I’ve found it to be the easiest-to-use tool ever for transporting local messages from one PC to another for any e-mail program, not just Thunderbird.
Read more here about Mozilla’s Thunderbird e-mail system.
The program automatically copies your settings and messages to a file with the date within its name so you can’t mistakenly “update” your laptop with last week’s backup.
I usually use it by backing up one’s machine mail to a network drive. I can then update the other PC’s mail by using MozBackup to restore the mail on the other machine. You could also, however, use a burnable CD-ROM or USB drive.

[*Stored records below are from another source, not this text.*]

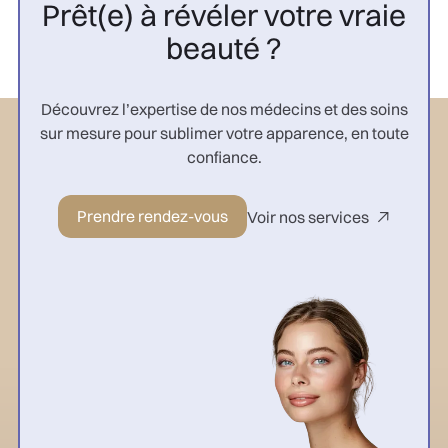
Prêt(e) à révéler votre vraie
beauté ?
Découvrez l’expertise de nos médecins et des soins
sur mesure pour sublimer votre apparence, en toute
confiance.
Prendre rendez-vous
Voir nos services

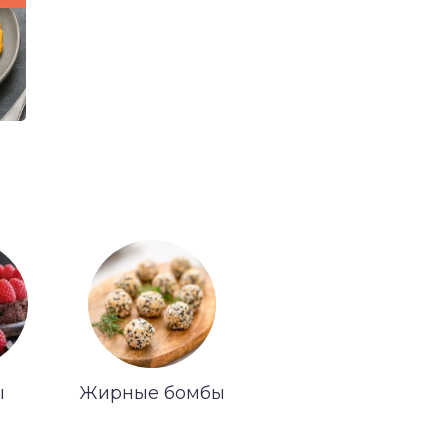
ы
Жирные бомбы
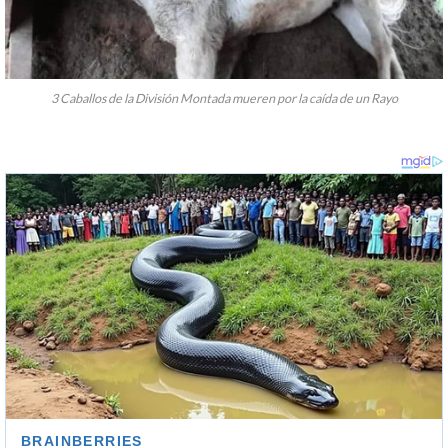
3 Caballos de la División Montada mueren por la caída de un Rayo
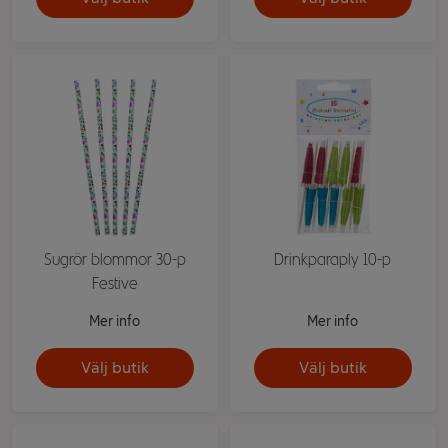
Sugrör blommor 30-p
Drinkparaply 10-p
Festive
Mer info
Mer info
Välj butik
Välj butik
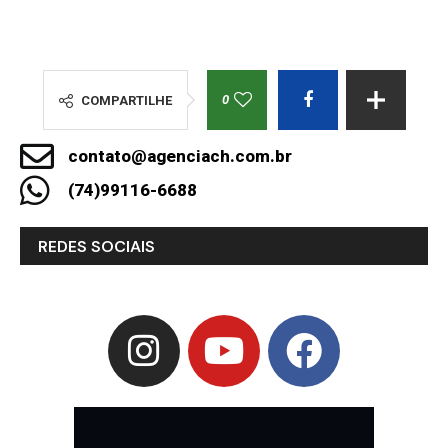
0
COMPARTILHE
contato@agenciach.com.br
(74)99116-6688
REDES SOCIAIS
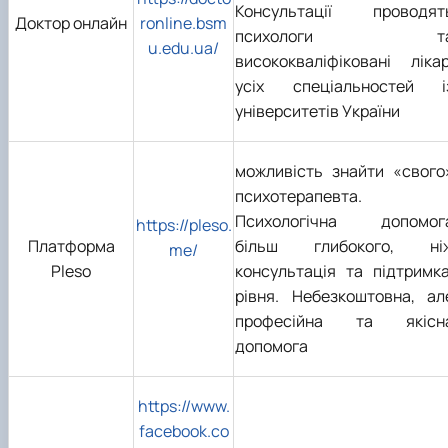
Консультації проводят
Доктор онлайн
ronline.bsm
психологи т
u.edu.ua/
висококваліфіковані лікар
усіх спеціальностей і
університетів України
можливість знайти «свого
психотерапевта.
Психологічна допомог
https://pleso.
Платформа
більш глибокого, ні
me/
Pleso
консультація та підтримка
рівня. Небезкоштовна, ал
професійна та якісн
допомога
https://www.
facebook.co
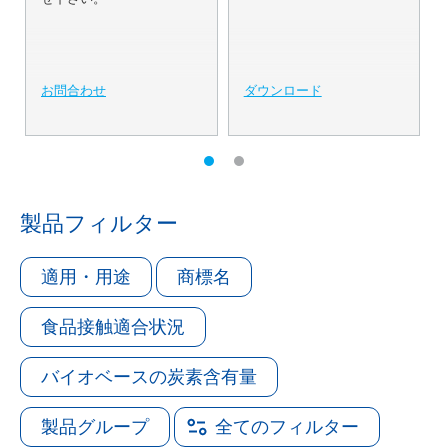
お問合わせ
ダウンロード
製品フィルター
適用・用途
商標名
食品接触適合状況
バイオベースの炭素含有量
製品グループ
全てのフィルター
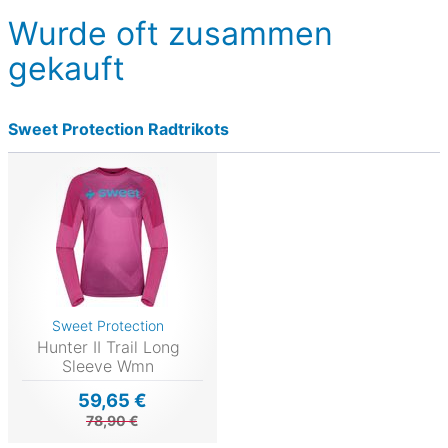
Wurde oft zusammen
gekauft
Sweet Protection Radtrikots
Sweet Protection
Hunter II Trail Long
Sleeve Wmn
59,65 €
78,90 €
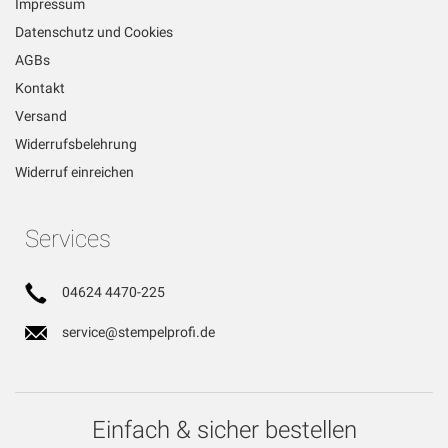
Impressum
Datenschutz und Cookies
AGBs
Kontakt
Versand
Widerrufsbelehrung
Widerruf einreichen
Services
04624 4470-225
service@stempelprofi.de
Einfach & sicher bestellen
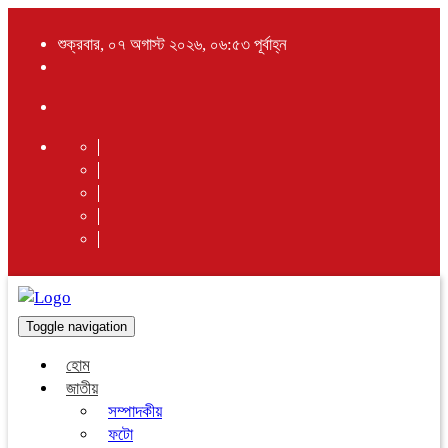
শুক্রবার, ০৭ অগাস্ট ২০২৬, ০৬:৫৩ পূর্বাহ্ন
Toggle navigation
হোম
জাতীয়
সম্পাদকীয়
ফটো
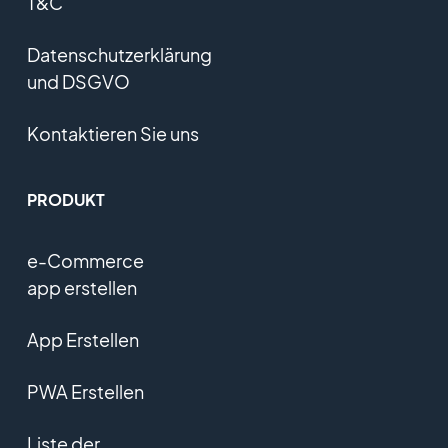
T&C
Datenschutzerklärung
und DSGVO
Kontaktieren Sie uns
PRODUKT
e-Commerce
app erstellen
App Erstellen
PWA Erstellen
Liste der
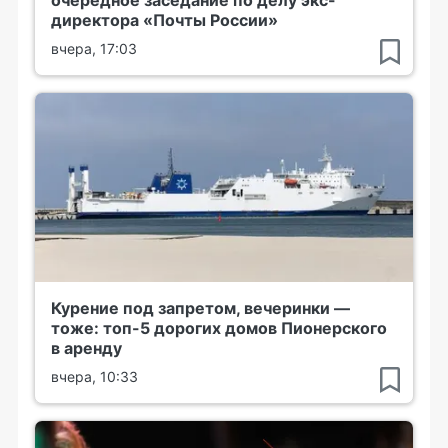
очередное заседание по делу экс-
директора «Почты России»
вчера, 17:03
Курение под запретом, вечеринки —
тоже: топ-5 дорогих домов Пионерского
в аренду
вчера, 10:33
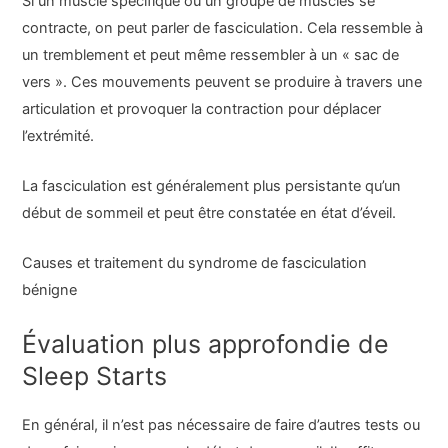
Si un muscle spécifique ou un groupe de muscles se
contracte, on peut parler de fasciculation. Cela ressemble à
un tremblement et peut même ressembler à un « sac de
vers ». Ces mouvements peuvent se produire à travers une
articulation et provoquer la contraction pour déplacer
l’extrémité.
La fasciculation est généralement plus persistante qu’un
début de sommeil et peut être constatée en état d’éveil.
Causes et traitement du syndrome de fasciculation
bénigne
Évaluation plus approfondie de
Sleep Starts
En général, il n’est pas nécessaire de faire d’autres tests ou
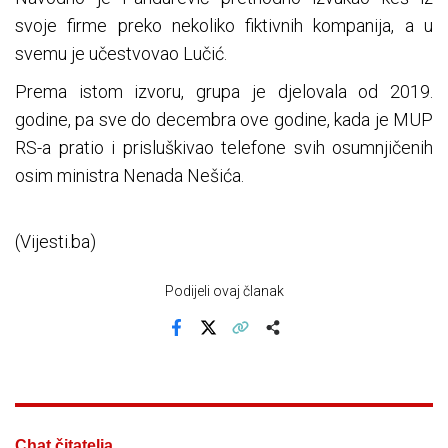
svoje firme preko nekoliko fiktivnih kompanija, a u
svemu je učestvovao Lučić.
Prema istom izvoru, grupa je djelovala od 2019.
godine, pa sve do decembra ove godine, kada je MUP
RS-a pratio i prisluškivao telefone svih osumnjičenih
osim ministra Nenada Nešića.
(Vijesti.ba)
Podijeli ovaj članak
Facebook
X
Kopiraj link
Više
Chat čitatelja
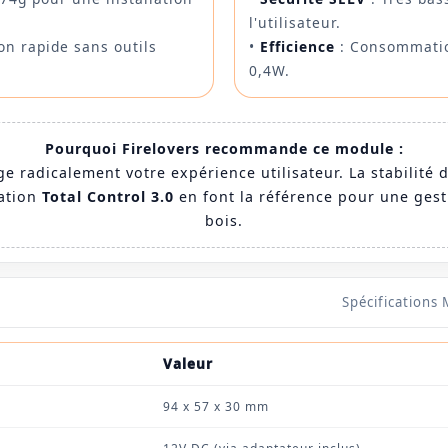
l'utilisateur.
ion rapide sans outils
•
Efficience
: Consommatio
0,4W.
Pourquoi Firelovers recommande ce module :
ge radicalement votre expérience utilisateur. La stabilité
cation
Total Control 3.0
en font la référence pour une ges
bois.
Spécifications 
Valeur
94 x 57 x 30 mm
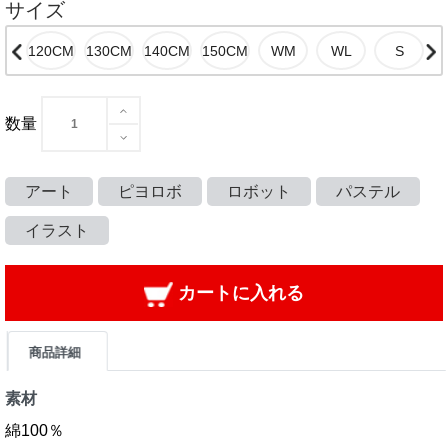
サイズ
数量
アート
ピヨロボ
ロボット
パステル
イラスト
カートに入れる
商品詳細
素材
綿100％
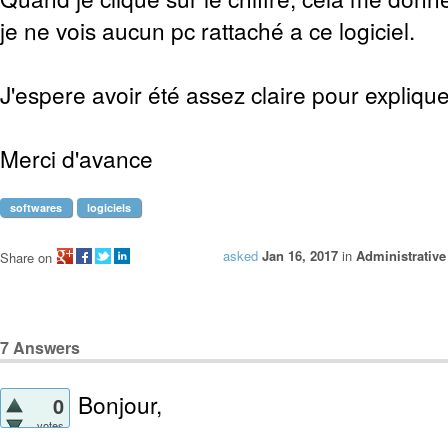
je ne vois aucun pc rattaché a ce logiciel.
J'espere avoir été assez claire pour expliq
Merci d'avance
softwares
logiciels
asked
Jan 16, 2017
in
Administrative
Share on
7
Answers
Bonjour,
0
votes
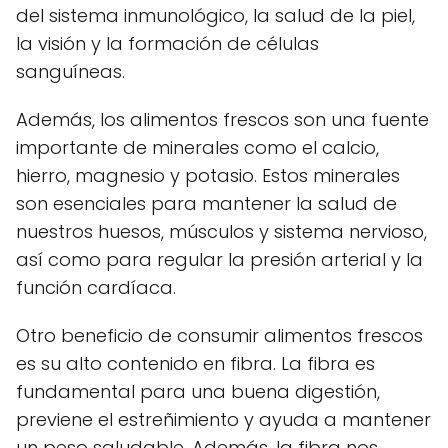
del sistema inmunológico, la salud de la piel,
la visión y la formación de células
sanguíneas.
Además, los alimentos frescos son una fuente
importante de minerales como el calcio,
hierro, magnesio y potasio. Estos minerales
son esenciales para mantener la salud de
nuestros huesos, músculos y sistema nervioso,
así como para regular la presión arterial y la
función cardíaca.
Otro beneficio de consumir alimentos frescos
es su alto contenido en fibra. La fibra es
fundamental para una buena digestión,
previene el estreñimiento y ayuda a mantener
un peso saludable. Además, la fibra nos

You also have the option of securing the file with a password. This is well worth doing since otherwise anyone with a copy of MozBackup could grab all your mail and e-mail client settings if they could reach the file.
Finally, let me say a few words about Thunderbird’s spam protection. It’s a system that learns from you what’s spam and what’s not. It doesn’t take long for it to pick up your criteria, but you do have to take the time to train it in the first place by marking messages as spam. This is well worth your time and trouble. Just do it.
Even better, from where I sit, Thunderbird includes an automatic whitemail system. Thus, whenever you send a message to someone, Thunderbird automatically sets it so that if they write you back it won’t be flagged as spam, even if they write to you about how their young girlfriend is so impressed by their new Rolex watch—a message that otherwise would almost certainly be flagged as spam.
That said, I still see too much spam. So, I use an addition spam filter on my PC to keep myself from being buried in ads for V*IGara. My favorite two anti-spam programs to use with Thunderbird are the open-source POPfile and Norton Anti-Spam.
Both also require some training, but once you’re done … well let me just say that Thunderbird alone catches about 70 percent of the spam sent my way. With either of the other two brought up to snuff, 90 percent of all my spam is zapped.
Of course, you need to be careful when you use any anti-spam tool and even more when you use two together. That’s because it becomes a lot easier for a good message to be tagged as spam and never seen again.
Still, with work, I’ve gotten myself to a point where I almost never see a good message misidentified as spam.
Taken all in all, I have to say that I’ve arranged things with Thunderbird so it’s now my favorite stand-alone e-mail client. As it improves, I think it’s likely to become everyone’s favorite as well.